### Task instructions
For this exercise, copy all the data exactly and include none of the pictures.
- - - -
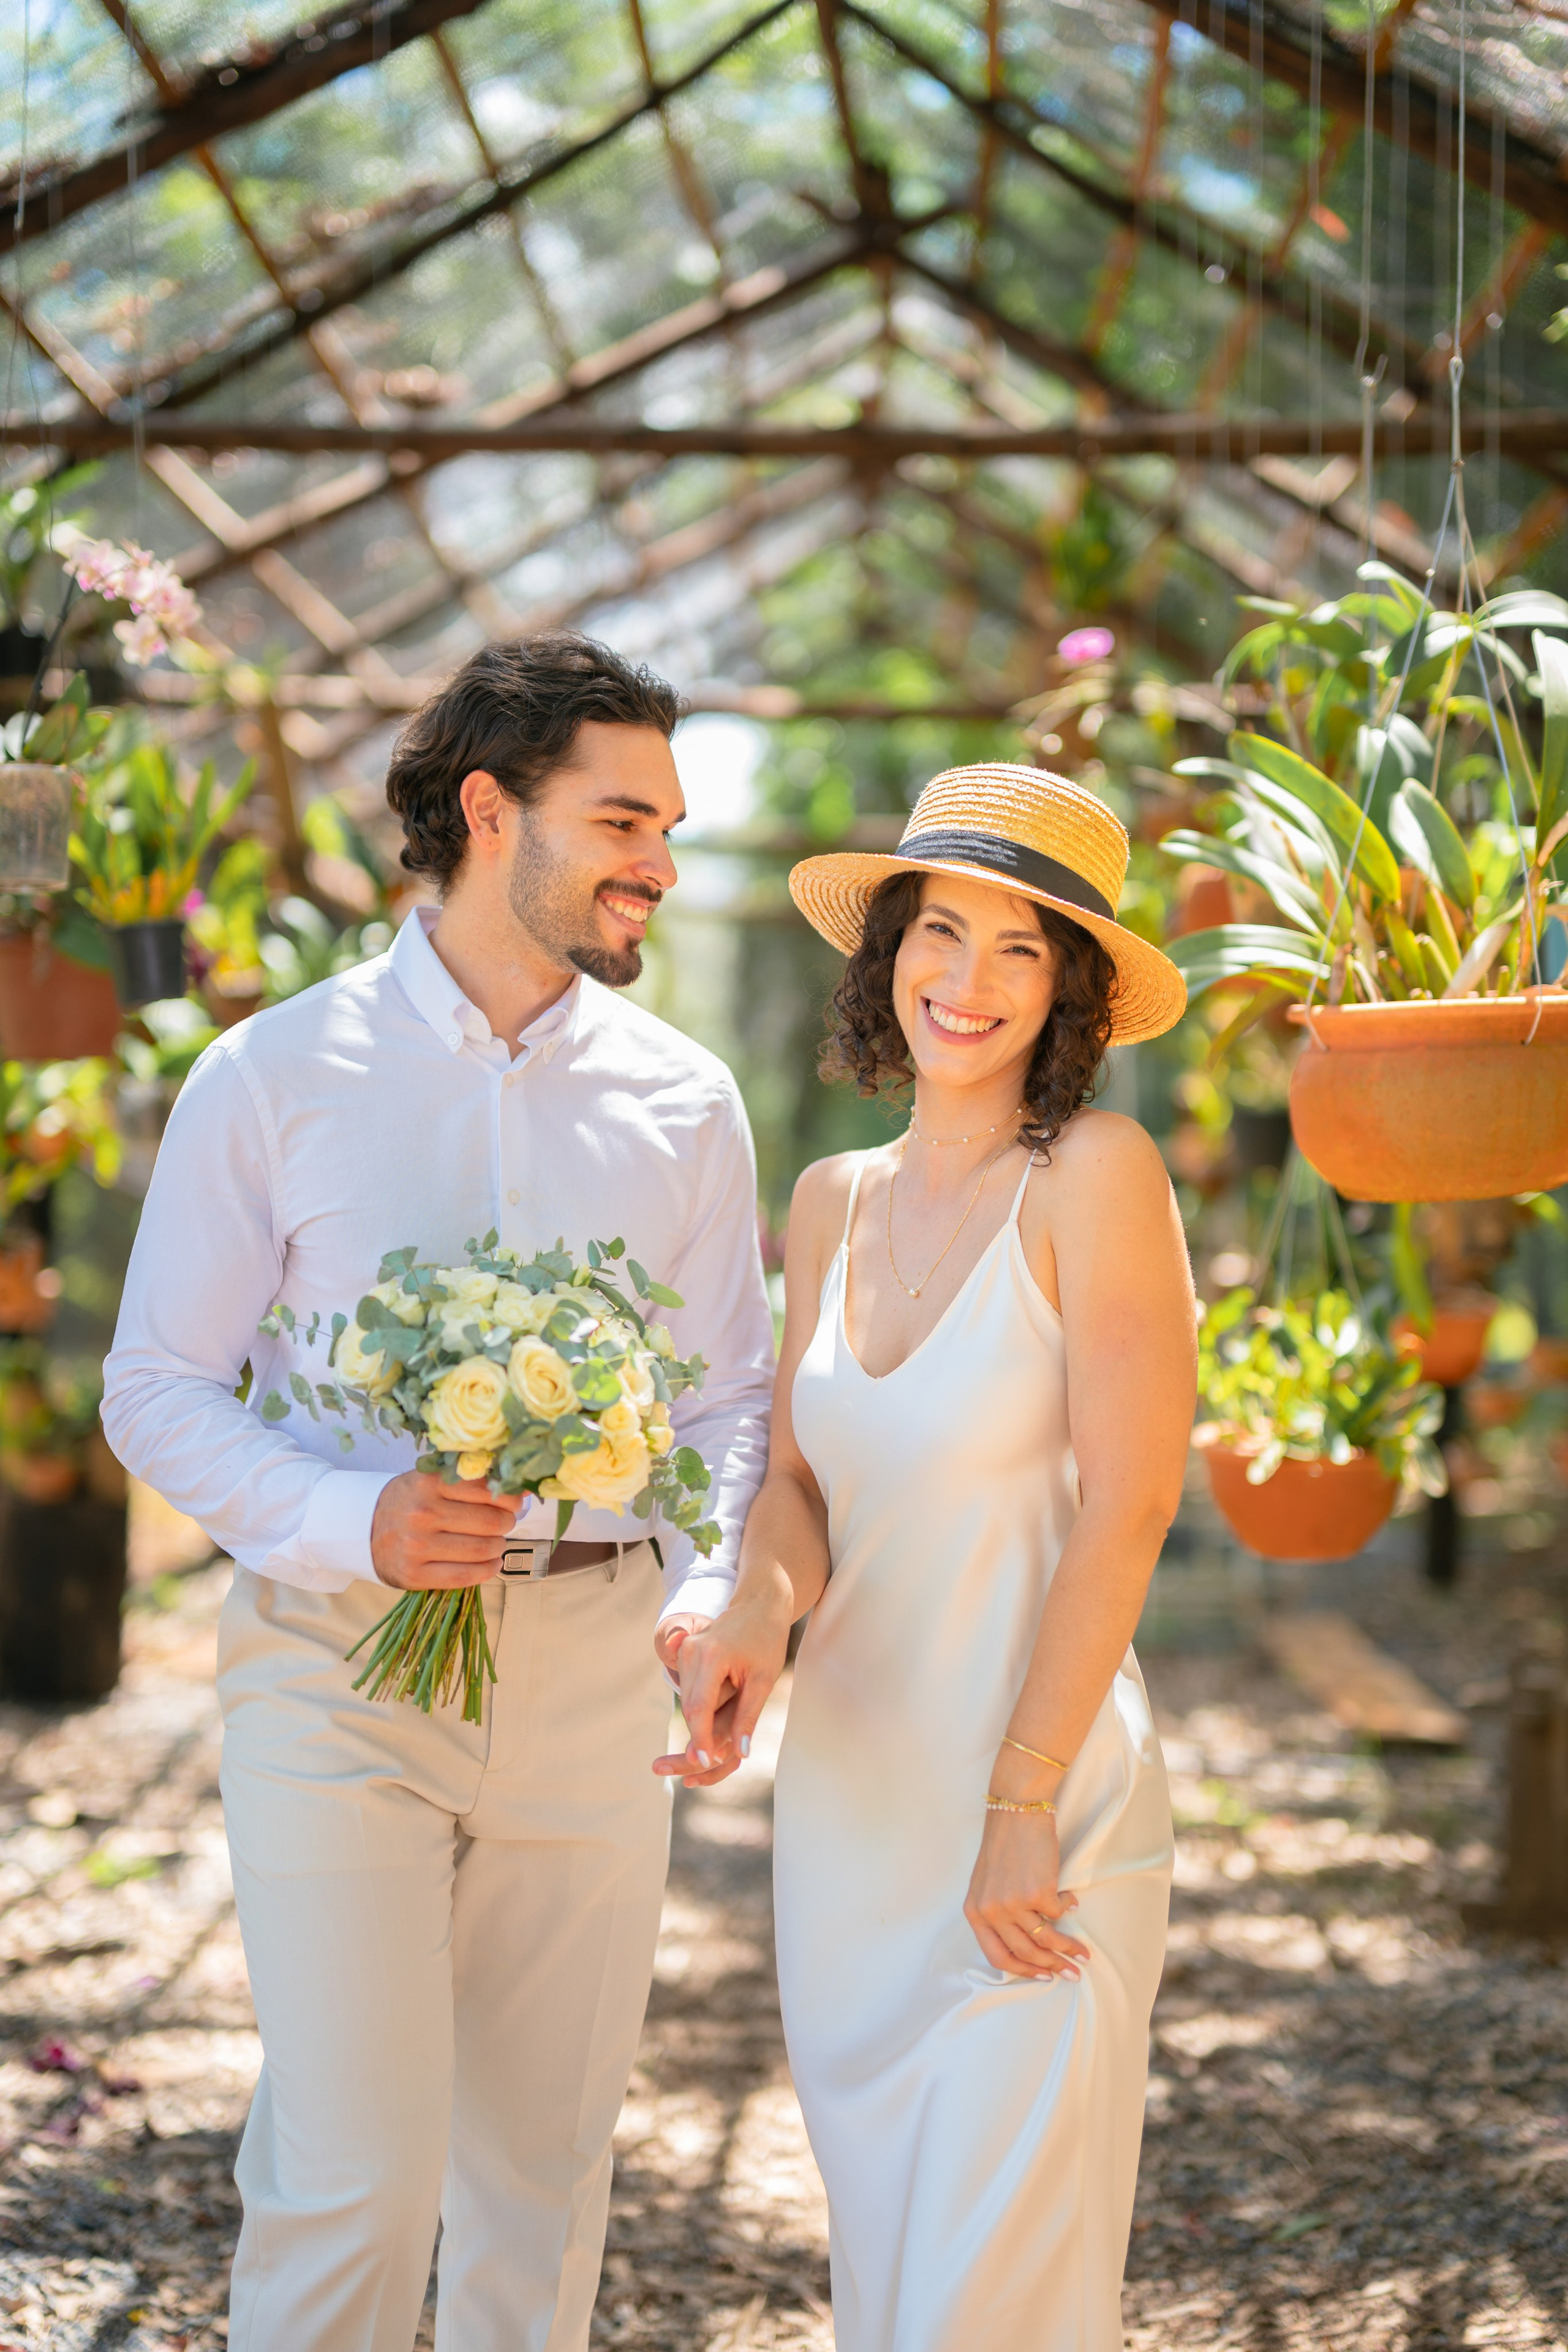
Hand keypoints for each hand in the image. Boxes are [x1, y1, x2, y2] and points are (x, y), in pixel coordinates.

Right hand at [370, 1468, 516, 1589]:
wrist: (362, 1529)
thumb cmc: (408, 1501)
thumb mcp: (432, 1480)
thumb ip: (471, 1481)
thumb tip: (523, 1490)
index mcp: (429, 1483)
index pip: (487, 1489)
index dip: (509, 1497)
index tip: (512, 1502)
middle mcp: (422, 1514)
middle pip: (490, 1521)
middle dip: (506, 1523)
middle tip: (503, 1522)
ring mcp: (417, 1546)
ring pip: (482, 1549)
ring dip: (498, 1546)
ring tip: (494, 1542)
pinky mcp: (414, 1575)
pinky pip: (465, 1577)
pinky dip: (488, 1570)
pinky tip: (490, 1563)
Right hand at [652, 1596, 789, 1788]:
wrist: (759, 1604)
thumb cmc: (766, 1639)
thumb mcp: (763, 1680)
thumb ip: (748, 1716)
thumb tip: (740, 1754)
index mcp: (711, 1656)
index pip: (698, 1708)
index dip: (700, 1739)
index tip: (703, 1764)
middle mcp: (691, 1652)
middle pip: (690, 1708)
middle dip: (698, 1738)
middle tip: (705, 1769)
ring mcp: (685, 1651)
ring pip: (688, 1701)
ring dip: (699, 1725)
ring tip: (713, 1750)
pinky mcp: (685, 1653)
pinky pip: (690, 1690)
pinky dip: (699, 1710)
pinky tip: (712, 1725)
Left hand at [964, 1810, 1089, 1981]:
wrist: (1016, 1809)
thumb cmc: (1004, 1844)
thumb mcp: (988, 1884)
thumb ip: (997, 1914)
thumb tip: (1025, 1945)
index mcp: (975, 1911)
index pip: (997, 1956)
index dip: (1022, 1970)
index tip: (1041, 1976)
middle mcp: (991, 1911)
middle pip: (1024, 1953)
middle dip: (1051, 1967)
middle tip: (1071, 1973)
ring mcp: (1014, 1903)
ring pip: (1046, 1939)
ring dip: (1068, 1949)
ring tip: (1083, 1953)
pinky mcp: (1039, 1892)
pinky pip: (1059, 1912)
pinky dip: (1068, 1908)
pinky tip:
- - - -
### Solution for this exercise
Hand keypoints for each hand in the image. Boxes are [x1, y1, x2, y2] and points are (x, y), in pixel coordinates.

Right hand at [370, 1468, 516, 1589]:
wrist: (362, 1529)
thumb cmc: (408, 1501)
thumb mcp: (432, 1480)
thumb ip: (471, 1481)
thumb tip: (523, 1490)
index mcp: (429, 1483)
index pip: (487, 1489)
index dip: (509, 1497)
index tip: (512, 1502)
middle mcp: (422, 1514)
middle pip: (490, 1521)
middle dip: (506, 1523)
middle tip: (503, 1522)
ring mcp: (417, 1546)
ring pip: (482, 1549)
ring dip: (498, 1546)
ring tip: (494, 1542)
pinky mcp: (414, 1575)
pinky pip: (465, 1577)
pinky dip: (488, 1570)
pinky tip: (490, 1563)
Right hand at [652, 1596, 789, 1788]:
wrist: (759, 1604)
thumb cmc: (766, 1639)
thumb mcp: (763, 1680)
thumb ip: (748, 1716)
thumb tip: (740, 1754)
index mcp: (711, 1656)
index pip: (698, 1708)
index dip: (700, 1739)
index tip: (703, 1764)
middle mcp: (691, 1652)
middle pip: (690, 1708)
middle dip: (698, 1738)
middle tip: (705, 1769)
ring mcp: (685, 1651)
ring pip: (688, 1701)
ring dip: (699, 1725)
ring tip: (713, 1750)
pinky mcp: (685, 1653)
pinky pip: (690, 1690)
pinky dip: (699, 1710)
pinky tip: (712, 1725)
Left hand at [964, 1810, 1089, 1981]:
wrist: (1016, 1809)
thumb cmc: (1004, 1844)
thumb mcp: (988, 1884)
thumb ip: (997, 1914)
thumb tip: (1025, 1945)
index mcp: (975, 1911)
index pip: (997, 1956)
index dip: (1022, 1970)
index tip: (1041, 1976)
middle mcp: (991, 1911)
middle pip: (1024, 1953)
middle dip: (1051, 1967)
middle tip: (1071, 1973)
ring mcp: (1014, 1903)
ring pip: (1046, 1939)
ring dip: (1068, 1949)
ring tip: (1083, 1953)
pinky mcp: (1039, 1892)
pinky pip: (1059, 1912)
pinky dip: (1068, 1908)
pinky tip:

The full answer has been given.